Calculate the -3dB cutoff frequency for RC and RL filters. Reverse calculation supported — find the right component values for your target frequency.

RC Network | L.P. & H.P.
Cutoff Frequency (fc) @ -3dB
159.15 Hz
≈ 0.159 kHz
fc = 1 / (2π × R × C)
RL Network | L.P. & H.P.
Cutoff Frequency (fc) @ -3dB
159.15 Hz
≈ 0.159 kHz
fc = R / (2π × L)
Frequently Asked Questions
The cutoff frequency (fc) of an RC filter is the frequency at which the output signal power drops to half the input power, corresponding to a -3dB attenuation in voltage. For both RC low-pass and high-pass filters, the formula is fc = 1 / (2π × R × C). At this frequency, the capacitive reactance equals the resistance, creating the -3dB corner point.
RL filters use an inductor instead of a capacitor. The cutoff frequency formula is fc = R / (2π × L). RC filters are more common at low-to-medium frequencies due to smaller size and lower cost, while RL filters are often preferred in high-power applications or when inductive impedance is desirable. Both provide first-order -20dB/decade roll-off beyond the cutoff frequency.
The -3dB point (also called the corner frequency or half-power point) is where the output voltage drops to approximately 70.7% (1/√2) of the input voltage. In terms of power, this represents a 50% reduction (half-power). This is the standard reference point for defining a filter's bandwidth and cutoff characteristics in audio, RF, and signal processing applications.

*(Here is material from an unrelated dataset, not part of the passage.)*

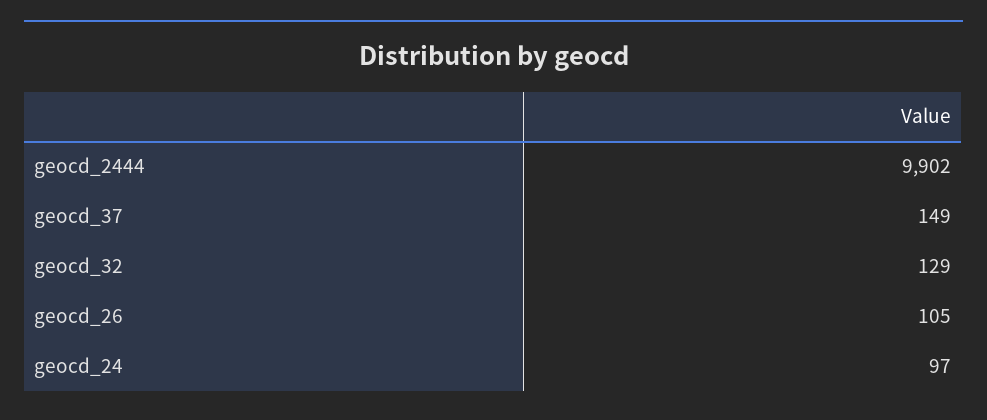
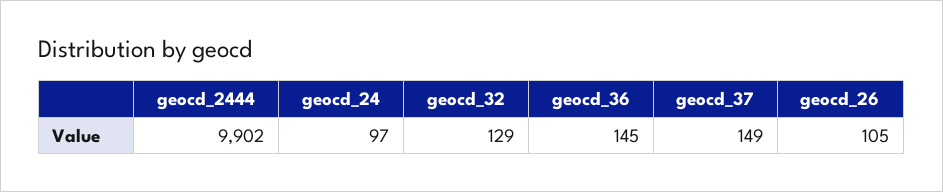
geocd_36: none -> 145

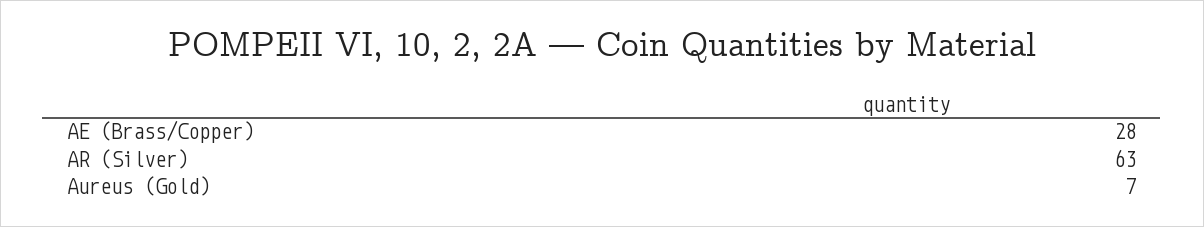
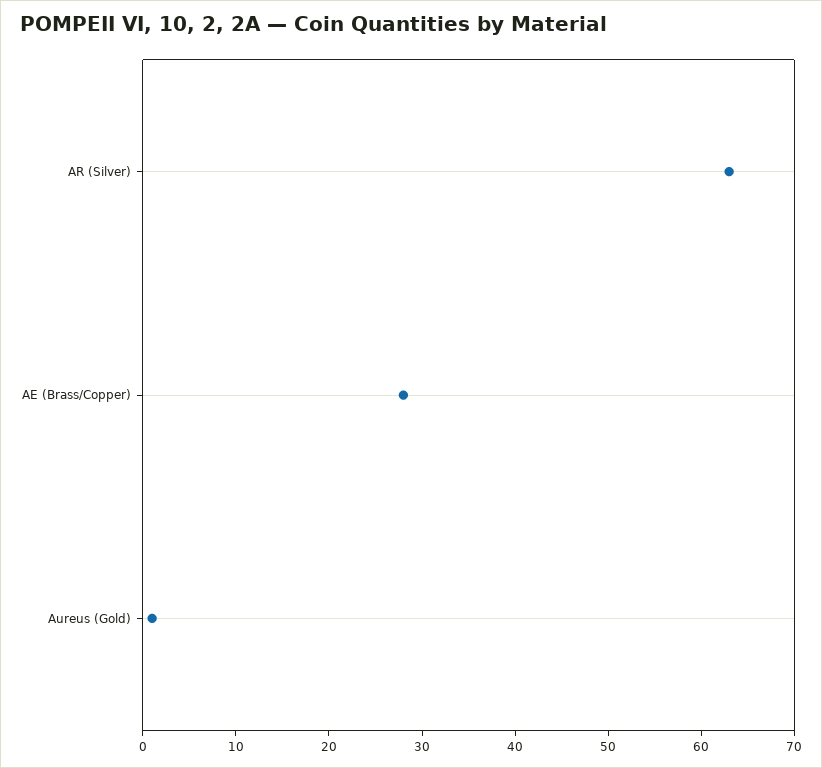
Aureus (Gold): 7 -> 1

Low-pass RC filters pass signals below the cutoff frequency and attenuate higher frequencies — ideal for smoothing PWM signals, removing high-frequency noise, or anti-aliasing before ADC sampling. High-pass RC filters pass signals above the cutoff frequency — commonly used for AC coupling, blocking DC offset, or in audio crossover networks. The circuit topology differs: low-pass places the capacitor in shunt to ground, while high-pass places the capacitor in series with the signal path.
Reverse calculation is essential for practical filter design. Engineers often start with a target cutoff frequency and need to determine suitable component values. For example, if you need a 1kHz low-pass RC filter and have a 10kΩ resistor available, reverse calculation tells you the required capacitance is approximately 15.9nF. This saves time and helps select standard component values from E-series (E6, E12, E24) resistor and capacitor ranges.

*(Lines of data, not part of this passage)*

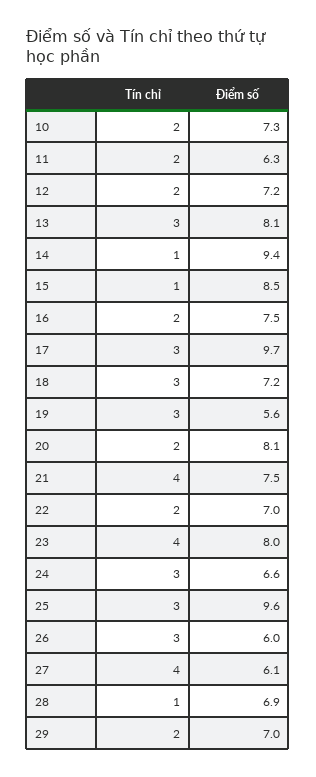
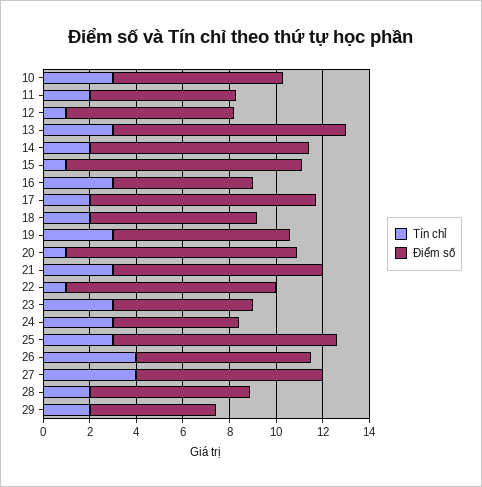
Tín chỉ, 10: 2 -> 3
Tín chỉ, 12: 2 -> 1
Điểm số, 13: 8.1 -> 10
Tín chỉ, 14: 1 -> 2
Điểm số, 15: 8.5 -> 10
Tín chỉ, 16: 2 -> 3
Điểm số, 16: 7.5 -> 6
Tín chỉ, 17: 3 -> 2
Tín chỉ, 18: 3 -> 2
Điểm số, 19: 5.6 -> 7.5
Tín chỉ, 20: 2 -> 1
Điểm số, 20: 8.1 -> 10
Tín chỉ, 21: 4 -> 3
Điểm số, 21: 7.5 -> 9
Tín chỉ, 22: 2 -> 1
Điểm số, 22: 7 -> 9
Tín chỉ, 23: 4 -> 3
Điểm số, 23: 8 -> 6
Điểm số, 24: 6.6 -> 5.5
Tín chỉ, 26: 3 -> 4
Điểm số, 26: 6 -> 7.5
Điểm số, 27: 6.1 -> 8
Tín chỉ, 28: 1 -> 2
Điểm số, 29: 7 -> 5.5

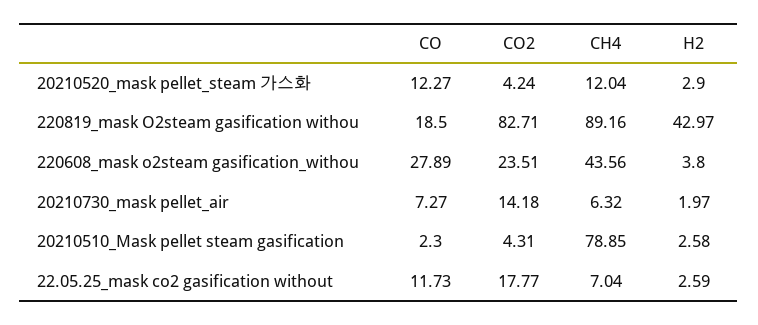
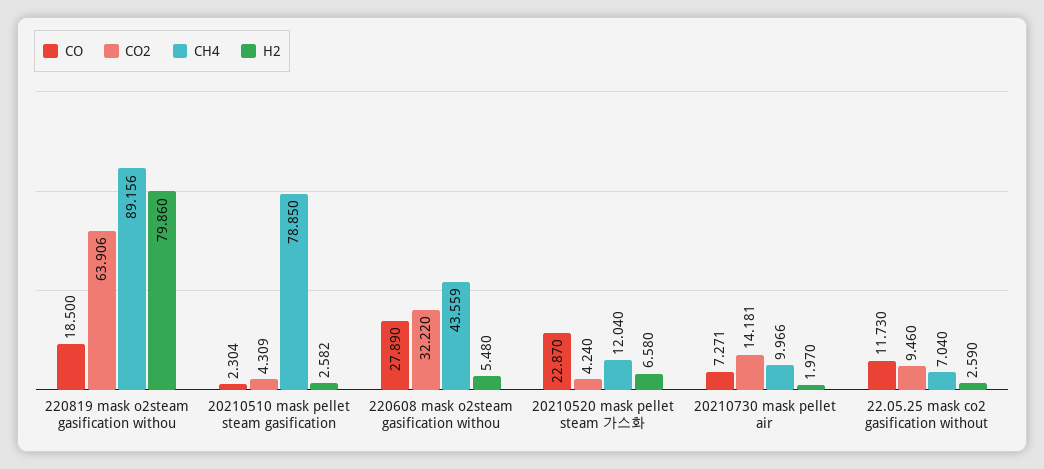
CO, 20210520_mask pellet_steam 가스화: 12.27 -> 22.87
H2, 20210520_mask pellet_steam 가스화: 2.9 -> 6.58
CO2, 220819_mask O2steam gasification withou: 82.71 -> 63.906
H2, 220819_mask O2steam gasification withou: 42.97 -> 79.86
CO2, 220608_mask o2steam gasification_withou: 23.51 -> 32.22
H2, 220608_mask o2steam gasification_withou: 3.8 -> 5.48
CH4, 20210730_mask pellet_air: 6.32 -> 9.966
CO2, 22.05.25_mask co2 gasification without: 17.77 -> 9.46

RC filters are widely used in audio processing (tone control, crossover networks), sensor signal conditioning, power supply decoupling, and ADC anti-aliasing circuits. RL filters find applications in power electronics (output filtering for DC-DC converters), motor drive circuits, RF impedance matching, and loudspeaker crossovers where inductors handle higher current. The choice depends on frequency range, power requirements, component availability, and cost constraints.

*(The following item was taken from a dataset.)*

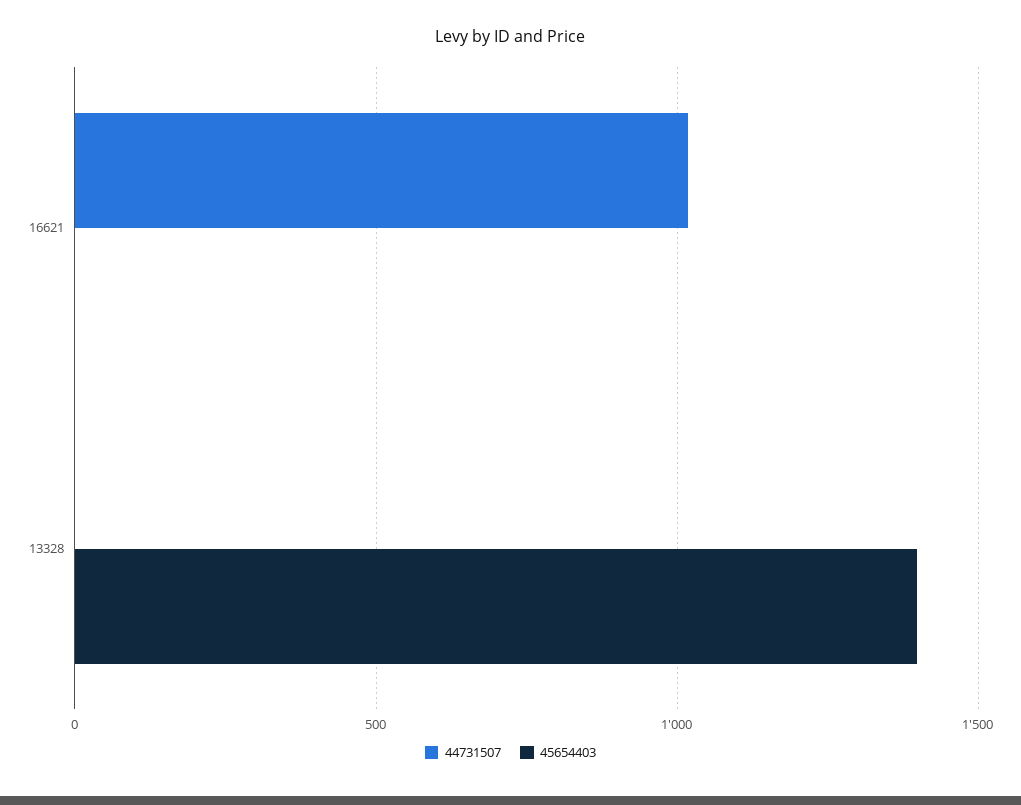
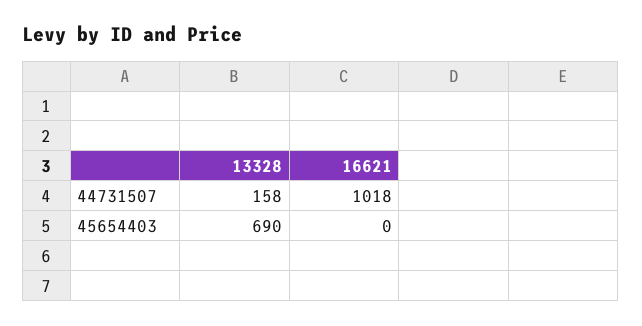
44731507, 13328: 0 -> 158
45654403, 13328: 1400 -> 690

Always use base units in formulas: ohms (Ω) for resistance, farads (F) for capacitance, and henries (H) for inductance. Our calculator handles unit conversion automatically — simply select the appropriate unit prefix (kΩ, μF, mH, etc.) from the dropdown menus. The result displays in the most readable frequency unit (Hz, kHz, MHz, or GHz). For best accuracy with very small or large values, consider using scientific notation.